[Goal of the exercise] Lay out each line of the records below as a Markdown table with the columns Row and Line, giving each line a row number and leaving out blank lines.
:: Data supplied ::
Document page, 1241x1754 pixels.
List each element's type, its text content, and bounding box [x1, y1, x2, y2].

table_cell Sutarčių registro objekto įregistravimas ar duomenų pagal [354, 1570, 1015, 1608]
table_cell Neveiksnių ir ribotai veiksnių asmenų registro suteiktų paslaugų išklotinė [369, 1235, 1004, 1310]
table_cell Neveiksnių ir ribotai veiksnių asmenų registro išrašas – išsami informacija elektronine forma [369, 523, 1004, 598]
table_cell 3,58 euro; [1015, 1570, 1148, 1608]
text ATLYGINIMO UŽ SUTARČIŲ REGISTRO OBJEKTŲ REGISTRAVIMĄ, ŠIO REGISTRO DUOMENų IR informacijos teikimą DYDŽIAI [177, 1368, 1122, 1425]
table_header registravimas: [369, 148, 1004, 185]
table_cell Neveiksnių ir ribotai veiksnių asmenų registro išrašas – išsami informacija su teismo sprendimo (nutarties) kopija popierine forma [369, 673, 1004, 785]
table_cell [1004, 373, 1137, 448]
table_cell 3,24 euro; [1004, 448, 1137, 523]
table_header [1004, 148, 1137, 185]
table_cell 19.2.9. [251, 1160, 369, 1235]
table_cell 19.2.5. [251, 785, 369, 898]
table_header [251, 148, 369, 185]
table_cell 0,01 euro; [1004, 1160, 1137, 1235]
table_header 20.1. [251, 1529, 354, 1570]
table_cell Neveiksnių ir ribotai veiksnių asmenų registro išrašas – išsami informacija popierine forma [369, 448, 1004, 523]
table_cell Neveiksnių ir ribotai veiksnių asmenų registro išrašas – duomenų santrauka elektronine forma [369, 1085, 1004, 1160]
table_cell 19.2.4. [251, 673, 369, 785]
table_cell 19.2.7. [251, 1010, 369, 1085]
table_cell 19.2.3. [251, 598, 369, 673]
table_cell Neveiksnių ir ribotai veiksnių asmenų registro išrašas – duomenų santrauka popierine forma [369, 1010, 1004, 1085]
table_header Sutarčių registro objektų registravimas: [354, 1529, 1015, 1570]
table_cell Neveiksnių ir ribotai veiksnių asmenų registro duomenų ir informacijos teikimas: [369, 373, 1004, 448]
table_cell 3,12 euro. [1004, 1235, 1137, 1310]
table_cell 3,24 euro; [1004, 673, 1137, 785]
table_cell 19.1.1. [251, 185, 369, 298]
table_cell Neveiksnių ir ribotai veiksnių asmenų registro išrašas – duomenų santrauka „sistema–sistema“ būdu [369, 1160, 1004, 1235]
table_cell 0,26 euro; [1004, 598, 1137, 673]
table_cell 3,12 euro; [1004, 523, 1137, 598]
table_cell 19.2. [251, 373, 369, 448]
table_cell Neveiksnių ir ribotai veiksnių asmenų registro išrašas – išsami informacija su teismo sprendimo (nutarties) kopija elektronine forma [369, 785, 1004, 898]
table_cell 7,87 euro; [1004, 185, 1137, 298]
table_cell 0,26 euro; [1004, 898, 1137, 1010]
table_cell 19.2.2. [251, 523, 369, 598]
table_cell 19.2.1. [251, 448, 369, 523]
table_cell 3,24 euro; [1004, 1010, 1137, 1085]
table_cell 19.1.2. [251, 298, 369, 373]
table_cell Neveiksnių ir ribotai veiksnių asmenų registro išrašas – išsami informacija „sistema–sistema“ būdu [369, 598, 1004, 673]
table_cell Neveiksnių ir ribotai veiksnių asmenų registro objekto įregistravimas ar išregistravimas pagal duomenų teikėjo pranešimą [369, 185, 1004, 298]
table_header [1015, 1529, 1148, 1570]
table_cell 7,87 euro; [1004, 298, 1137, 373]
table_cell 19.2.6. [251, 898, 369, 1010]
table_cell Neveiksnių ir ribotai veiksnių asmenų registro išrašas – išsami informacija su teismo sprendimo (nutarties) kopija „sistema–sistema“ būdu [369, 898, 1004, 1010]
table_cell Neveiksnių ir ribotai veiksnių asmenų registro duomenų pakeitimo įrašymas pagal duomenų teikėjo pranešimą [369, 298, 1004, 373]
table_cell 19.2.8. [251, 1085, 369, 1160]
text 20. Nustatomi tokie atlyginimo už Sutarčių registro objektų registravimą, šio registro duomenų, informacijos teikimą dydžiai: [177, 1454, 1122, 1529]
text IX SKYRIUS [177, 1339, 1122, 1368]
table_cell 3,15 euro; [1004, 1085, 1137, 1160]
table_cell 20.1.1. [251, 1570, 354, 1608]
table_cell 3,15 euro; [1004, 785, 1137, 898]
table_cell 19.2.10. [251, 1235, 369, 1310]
:::
[Result]
| Row | Line |
|---|---|
| 1 | Document page, 1241x1754 pixels. |
| 2 | List each element's type, its text content, and bounding box [x1, y1, x2, y2]. |
| 3 | table_cell Sutarčių registro objekto įregistravimas ar duomenų pagal [354, 1570, 1015, 1608] |
| 4 | table_cell Neveiksnių ir ribotai veiksnių asmenų registro suteiktų paslaugų išklotinė [369, 1235, 1004, 1310] |
| 5 | table_cell Neveiksnių ir ribotai veiksnių asmenų registro išrašas – išsami informacija elektronine forma [369, 523, 1004, 598] |
| 6 | table_cell 3,58 euro; [1015, 1570, 1148, 1608] |
| 7 | text ATLYGINIMO UŽ SUTARČIŲ REGISTRO OBJEKTŲ REGISTRAVIMĄ, ŠIO REGISTRO DUOMENų IR informacijos teikimą DYDŽIAI [177, 1368, 1122, 1425] |
| 8 | table_header registravimas: [369, 148, 1004, 185] |
| 9 | table_cell Neveiksnių ir ribotai veiksnių asmenų registro išrašas – išsami informacija su teismo sprendimo (nutarties) kopija popierine forma [369, 673, 1004, 785] |
| 10 | table_cell [1004, 373, 1137, 448] |
| 11 | table_cell 3,24 euro; [1004, 448, 1137, 523] |
| 12 | table_header [1004, 148, 1137, 185] |
| 13 | table_cell 19.2.9. [251, 1160, 369, 1235] |
| 14 | table_cell 19.2.5. [251, 785, 369, 898] |
| 15 | table_header [251, 148, 369, 185] |
| 16 | table_cell 0,01 euro; [1004, 1160, 1137, 1235] |
| 17 | table_header 20.1. [251, 1529, 354, 1570] |
| 18 | table_cell Neveiksnių ir ribotai veiksnių asmenų registro išrašas – išsami informacija popierine forma [369, 448, 1004, 523] |
| 19 | table_cell Neveiksnių ir ribotai veiksnių asmenų registro išrašas – duomenų santrauka elektronine forma [369, 1085, 1004, 1160] |
| 20 | table_cell 19.2.4. [251, 673, 369, 785] |
| 21 | table_cell 19.2.7. [251, 1010, 369, 1085] |
| 22 | table_cell 19.2.3. [251, 598, 369, 673] |
| 23 | table_cell Neveiksnių ir ribotai veiksnių asmenų registro išrašas – duomenų santrauka popierine forma [369, 1010, 1004, 1085] |
| 24 | table_header Sutarčių registro objektų registravimas: [354, 1529, 1015, 1570] |
| 25 | table_cell Neveiksnių ir ribotai veiksnių asmenų registro duomenų ir informacijos teikimas: [369, 373, 1004, 448] |
| 26 | table_cell 3,12 euro. [1004, 1235, 1137, 1310] |
| 27 | table_cell 3,24 euro; [1004, 673, 1137, 785] |
| 28 | table_cell 19.1.1. [251, 185, 369, 298] |
| 29 | table_cell Neveiksnių ir ribotai veiksnių asmenų registro išrašas – duomenų santrauka „sistema–sistema“ būdu [369, 1160, 1004, 1235] |
| 30 | table_cell 0,26 euro; [1004, 598, 1137, 673] |
| 31 | table_cell 3,12 euro; [1004, 523, 1137, 598] |
| 32 | table_cell 19.2. [251, 373, 369, 448] |
| 33 | table_cell Neveiksnių ir ribotai veiksnių asmenų registro išrašas – išsami informacija su teismo sprendimo (nutarties) kopija elektronine forma [369, 785, 1004, 898] |
| 34 | table_cell 7,87 euro; [1004, 185, 1137, 298] |
| 35 | table_cell 0,26 euro; [1004, 898, 1137, 1010] |
| 36 | table_cell 19.2.2. [251, 523, 369, 598] |
| 37 | table_cell 19.2.1. [251, 448, 369, 523] |
| 38 | table_cell 3,24 euro; [1004, 1010, 1137, 1085] |
| 39 | table_cell 19.1.2. [251, 298, 369, 373] |
| 40 | table_cell Neveiksnių ir ribotai veiksnių asmenų registro išrašas – išsami informacija „sistema–sistema“ būdu [369, 598, 1004, 673] |
| 41 | table_cell Neveiksnių ir ribotai veiksnių asmenų registro objekto įregistravimas ar išregistravimas pagal duomenų teikėjo pranešimą [369, 185, 1004, 298] |
| 42 | table_header [1015, 1529, 1148, 1570] |
| 43 | table_cell 7,87 euro; [1004, 298, 1137, 373] |
| 44 | table_cell 19.2.6. [251, 898, 369, 1010] |
| 45 | table_cell Neveiksnių ir ribotai veiksnių asmenų registro išrašas – išsami informacija su teismo sprendimo (nutarties) kopija „sistema–sistema“ būdu [369, 898, 1004, 1010] |
| 46 | table_cell Neveiksnių ir ribotai veiksnių asmenų registro duomenų pakeitimo įrašymas pagal duomenų teikėjo pranešimą [369, 298, 1004, 373] |
| 47 | table_cell 19.2.8. [251, 1085, 369, 1160] |
| 48 | text 20. Nustatomi tokie atlyginimo už Sutarčių registro objektų registravimą, šio registro duomenų, informacijos teikimą dydžiai: [177, 1454, 1122, 1529] |
| 49 | text IX SKYRIUS [177, 1339, 1122, 1368] |
| 50 | table_cell 3,15 euro; [1004, 1085, 1137, 1160] |
| 51 | table_cell 20.1.1. [251, 1570, 354, 1608] |
| 52 | table_cell 3,15 euro; [1004, 785, 1137, 898] |
| 53 | table_cell 19.2.10. [251, 1235, 369, 1310] |